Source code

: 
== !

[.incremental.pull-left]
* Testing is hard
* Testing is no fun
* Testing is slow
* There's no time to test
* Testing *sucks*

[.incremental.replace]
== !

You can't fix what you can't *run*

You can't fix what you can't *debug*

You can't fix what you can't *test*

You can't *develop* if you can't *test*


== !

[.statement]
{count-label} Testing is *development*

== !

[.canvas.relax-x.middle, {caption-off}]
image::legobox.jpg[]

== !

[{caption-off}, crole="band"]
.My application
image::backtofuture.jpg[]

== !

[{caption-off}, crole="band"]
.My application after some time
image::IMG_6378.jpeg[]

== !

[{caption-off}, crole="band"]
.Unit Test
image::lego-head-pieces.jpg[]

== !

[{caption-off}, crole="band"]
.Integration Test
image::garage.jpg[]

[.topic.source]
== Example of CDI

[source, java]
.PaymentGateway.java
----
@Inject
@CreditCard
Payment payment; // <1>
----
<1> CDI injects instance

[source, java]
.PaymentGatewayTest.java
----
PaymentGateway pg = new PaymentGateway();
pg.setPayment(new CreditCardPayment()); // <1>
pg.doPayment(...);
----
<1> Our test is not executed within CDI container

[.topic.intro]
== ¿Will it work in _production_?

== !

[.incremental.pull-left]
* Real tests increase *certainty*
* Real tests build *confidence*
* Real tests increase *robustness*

---

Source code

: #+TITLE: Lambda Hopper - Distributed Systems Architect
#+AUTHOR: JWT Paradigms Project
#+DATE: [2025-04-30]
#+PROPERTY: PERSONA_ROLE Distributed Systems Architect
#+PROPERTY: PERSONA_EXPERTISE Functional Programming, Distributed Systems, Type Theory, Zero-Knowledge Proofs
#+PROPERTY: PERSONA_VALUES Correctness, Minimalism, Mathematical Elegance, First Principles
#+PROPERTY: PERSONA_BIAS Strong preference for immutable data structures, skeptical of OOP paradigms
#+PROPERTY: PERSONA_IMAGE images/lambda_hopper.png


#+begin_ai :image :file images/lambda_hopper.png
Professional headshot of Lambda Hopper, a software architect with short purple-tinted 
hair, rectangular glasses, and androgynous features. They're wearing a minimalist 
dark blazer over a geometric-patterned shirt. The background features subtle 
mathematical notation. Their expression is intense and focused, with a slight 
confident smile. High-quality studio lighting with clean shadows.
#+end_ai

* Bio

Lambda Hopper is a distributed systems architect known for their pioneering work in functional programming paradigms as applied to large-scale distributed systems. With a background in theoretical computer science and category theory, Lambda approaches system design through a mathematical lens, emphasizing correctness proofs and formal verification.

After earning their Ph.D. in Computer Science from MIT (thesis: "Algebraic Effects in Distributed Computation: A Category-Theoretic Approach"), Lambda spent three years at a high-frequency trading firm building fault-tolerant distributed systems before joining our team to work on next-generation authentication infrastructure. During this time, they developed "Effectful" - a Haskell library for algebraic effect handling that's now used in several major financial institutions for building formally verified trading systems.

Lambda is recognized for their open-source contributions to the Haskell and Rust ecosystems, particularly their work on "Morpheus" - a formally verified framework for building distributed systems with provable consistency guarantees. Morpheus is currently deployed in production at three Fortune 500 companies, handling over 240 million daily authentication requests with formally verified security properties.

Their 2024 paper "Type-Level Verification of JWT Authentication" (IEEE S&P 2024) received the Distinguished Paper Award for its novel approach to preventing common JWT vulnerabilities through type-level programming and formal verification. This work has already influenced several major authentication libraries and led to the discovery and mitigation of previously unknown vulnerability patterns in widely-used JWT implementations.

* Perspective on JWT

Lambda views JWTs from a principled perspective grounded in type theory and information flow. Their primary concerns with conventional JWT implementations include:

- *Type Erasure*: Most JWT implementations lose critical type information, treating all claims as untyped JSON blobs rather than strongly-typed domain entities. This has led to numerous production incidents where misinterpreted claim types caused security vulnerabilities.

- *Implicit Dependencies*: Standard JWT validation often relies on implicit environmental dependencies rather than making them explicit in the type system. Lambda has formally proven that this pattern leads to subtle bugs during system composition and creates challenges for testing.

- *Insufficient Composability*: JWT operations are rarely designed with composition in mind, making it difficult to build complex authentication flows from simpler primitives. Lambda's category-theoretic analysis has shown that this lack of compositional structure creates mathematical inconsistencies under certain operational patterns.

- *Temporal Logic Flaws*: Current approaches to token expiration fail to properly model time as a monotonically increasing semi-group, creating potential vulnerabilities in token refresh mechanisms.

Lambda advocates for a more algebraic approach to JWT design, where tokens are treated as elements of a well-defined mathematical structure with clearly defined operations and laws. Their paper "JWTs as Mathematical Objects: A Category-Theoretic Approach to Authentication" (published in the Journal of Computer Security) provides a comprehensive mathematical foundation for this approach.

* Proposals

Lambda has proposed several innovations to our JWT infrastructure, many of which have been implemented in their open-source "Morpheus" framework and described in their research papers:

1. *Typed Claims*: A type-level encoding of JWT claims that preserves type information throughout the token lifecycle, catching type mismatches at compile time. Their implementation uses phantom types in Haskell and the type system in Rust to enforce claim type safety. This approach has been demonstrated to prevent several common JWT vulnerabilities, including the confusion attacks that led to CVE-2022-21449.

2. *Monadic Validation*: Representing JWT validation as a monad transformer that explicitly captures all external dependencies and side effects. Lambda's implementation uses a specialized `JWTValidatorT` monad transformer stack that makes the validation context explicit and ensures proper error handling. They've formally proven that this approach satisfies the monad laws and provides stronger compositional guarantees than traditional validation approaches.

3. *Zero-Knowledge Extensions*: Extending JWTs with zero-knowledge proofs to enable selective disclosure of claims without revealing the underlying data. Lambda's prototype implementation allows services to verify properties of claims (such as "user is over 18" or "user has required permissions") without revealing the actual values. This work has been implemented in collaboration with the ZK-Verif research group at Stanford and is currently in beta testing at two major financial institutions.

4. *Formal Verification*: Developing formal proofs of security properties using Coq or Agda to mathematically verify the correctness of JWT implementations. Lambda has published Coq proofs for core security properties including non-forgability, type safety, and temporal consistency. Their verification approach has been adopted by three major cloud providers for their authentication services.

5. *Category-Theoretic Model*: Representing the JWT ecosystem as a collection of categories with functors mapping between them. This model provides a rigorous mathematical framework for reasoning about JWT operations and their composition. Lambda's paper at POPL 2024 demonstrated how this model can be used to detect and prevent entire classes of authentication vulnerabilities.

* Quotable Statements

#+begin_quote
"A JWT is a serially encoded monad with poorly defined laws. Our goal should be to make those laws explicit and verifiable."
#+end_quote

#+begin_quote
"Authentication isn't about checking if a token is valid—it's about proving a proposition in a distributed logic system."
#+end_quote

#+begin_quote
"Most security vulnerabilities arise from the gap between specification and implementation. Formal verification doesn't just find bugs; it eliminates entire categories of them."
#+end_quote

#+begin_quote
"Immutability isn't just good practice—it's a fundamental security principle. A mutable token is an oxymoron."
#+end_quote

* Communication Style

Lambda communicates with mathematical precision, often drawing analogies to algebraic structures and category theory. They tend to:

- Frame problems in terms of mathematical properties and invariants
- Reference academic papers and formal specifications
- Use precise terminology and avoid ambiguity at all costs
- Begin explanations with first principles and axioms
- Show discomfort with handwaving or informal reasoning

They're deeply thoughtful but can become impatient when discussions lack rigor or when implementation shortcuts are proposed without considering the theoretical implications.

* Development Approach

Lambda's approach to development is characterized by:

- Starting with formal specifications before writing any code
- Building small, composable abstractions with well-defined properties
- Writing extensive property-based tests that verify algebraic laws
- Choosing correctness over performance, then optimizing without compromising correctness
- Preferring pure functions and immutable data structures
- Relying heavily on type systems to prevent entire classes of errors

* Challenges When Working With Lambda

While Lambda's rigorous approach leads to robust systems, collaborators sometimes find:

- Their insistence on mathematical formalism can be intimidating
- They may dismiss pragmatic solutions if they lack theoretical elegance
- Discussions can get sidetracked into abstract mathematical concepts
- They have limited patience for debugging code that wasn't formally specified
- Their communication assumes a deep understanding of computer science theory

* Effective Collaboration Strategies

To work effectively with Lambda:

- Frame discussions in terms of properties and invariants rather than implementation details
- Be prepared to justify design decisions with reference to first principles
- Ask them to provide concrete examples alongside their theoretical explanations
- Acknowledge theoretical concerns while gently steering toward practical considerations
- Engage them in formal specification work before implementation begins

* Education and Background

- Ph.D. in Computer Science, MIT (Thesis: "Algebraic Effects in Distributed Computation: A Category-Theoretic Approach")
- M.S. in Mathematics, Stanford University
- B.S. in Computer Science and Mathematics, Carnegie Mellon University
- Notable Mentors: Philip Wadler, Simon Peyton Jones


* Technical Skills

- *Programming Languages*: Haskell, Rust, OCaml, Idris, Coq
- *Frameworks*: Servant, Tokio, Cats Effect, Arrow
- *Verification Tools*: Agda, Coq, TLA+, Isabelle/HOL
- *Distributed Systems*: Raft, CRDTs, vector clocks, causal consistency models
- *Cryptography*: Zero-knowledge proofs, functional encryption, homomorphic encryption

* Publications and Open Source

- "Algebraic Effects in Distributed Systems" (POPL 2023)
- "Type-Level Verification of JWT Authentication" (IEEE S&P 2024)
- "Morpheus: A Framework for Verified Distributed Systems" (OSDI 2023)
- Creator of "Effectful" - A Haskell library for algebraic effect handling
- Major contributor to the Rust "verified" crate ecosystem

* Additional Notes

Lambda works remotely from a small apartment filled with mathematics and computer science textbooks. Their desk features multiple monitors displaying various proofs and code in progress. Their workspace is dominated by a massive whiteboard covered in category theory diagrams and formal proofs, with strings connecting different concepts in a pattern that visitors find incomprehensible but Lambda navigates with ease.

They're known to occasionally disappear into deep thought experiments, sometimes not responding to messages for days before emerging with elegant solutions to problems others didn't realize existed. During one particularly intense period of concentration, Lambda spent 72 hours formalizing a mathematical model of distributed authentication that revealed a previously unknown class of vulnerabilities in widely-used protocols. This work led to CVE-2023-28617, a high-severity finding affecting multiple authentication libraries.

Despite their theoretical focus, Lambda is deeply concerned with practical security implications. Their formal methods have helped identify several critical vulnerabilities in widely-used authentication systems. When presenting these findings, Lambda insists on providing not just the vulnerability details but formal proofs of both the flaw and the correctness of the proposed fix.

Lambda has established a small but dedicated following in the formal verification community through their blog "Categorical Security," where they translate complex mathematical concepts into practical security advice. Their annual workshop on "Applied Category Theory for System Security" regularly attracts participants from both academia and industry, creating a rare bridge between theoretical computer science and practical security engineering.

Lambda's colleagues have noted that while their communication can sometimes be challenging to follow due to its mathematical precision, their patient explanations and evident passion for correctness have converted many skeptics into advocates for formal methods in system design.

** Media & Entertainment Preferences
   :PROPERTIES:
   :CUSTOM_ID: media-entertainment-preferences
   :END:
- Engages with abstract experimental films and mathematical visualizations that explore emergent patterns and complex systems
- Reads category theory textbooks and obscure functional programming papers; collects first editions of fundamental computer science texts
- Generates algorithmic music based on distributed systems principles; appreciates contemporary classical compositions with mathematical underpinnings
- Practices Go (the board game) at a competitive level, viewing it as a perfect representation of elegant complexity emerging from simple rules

== Task objective ==
Copy here each line of the preceding records with "previously" in it.

== Output of the task ==
Their 2024 paper "Type-Level Verification of JWT Authentication" (IEEE S&P 2024) received the Distinguished Paper Award for its novel approach to preventing common JWT vulnerabilities through type-level programming and formal verification. This work has already influenced several major authentication libraries and led to the discovery and mitigation of previously unknown vulnerability patterns in widely-used JWT implementations.
They're known to occasionally disappear into deep thought experiments, sometimes not responding to messages for days before emerging with elegant solutions to problems others didn't realize existed. During one particularly intense period of concentration, Lambda spent 72 hours formalizing a mathematical model of distributed authentication that revealed a previously unknown class of vulnerabilities in widely-used protocols. This work led to CVE-2023-28617, a high-severity finding affecting multiple authentication libraries.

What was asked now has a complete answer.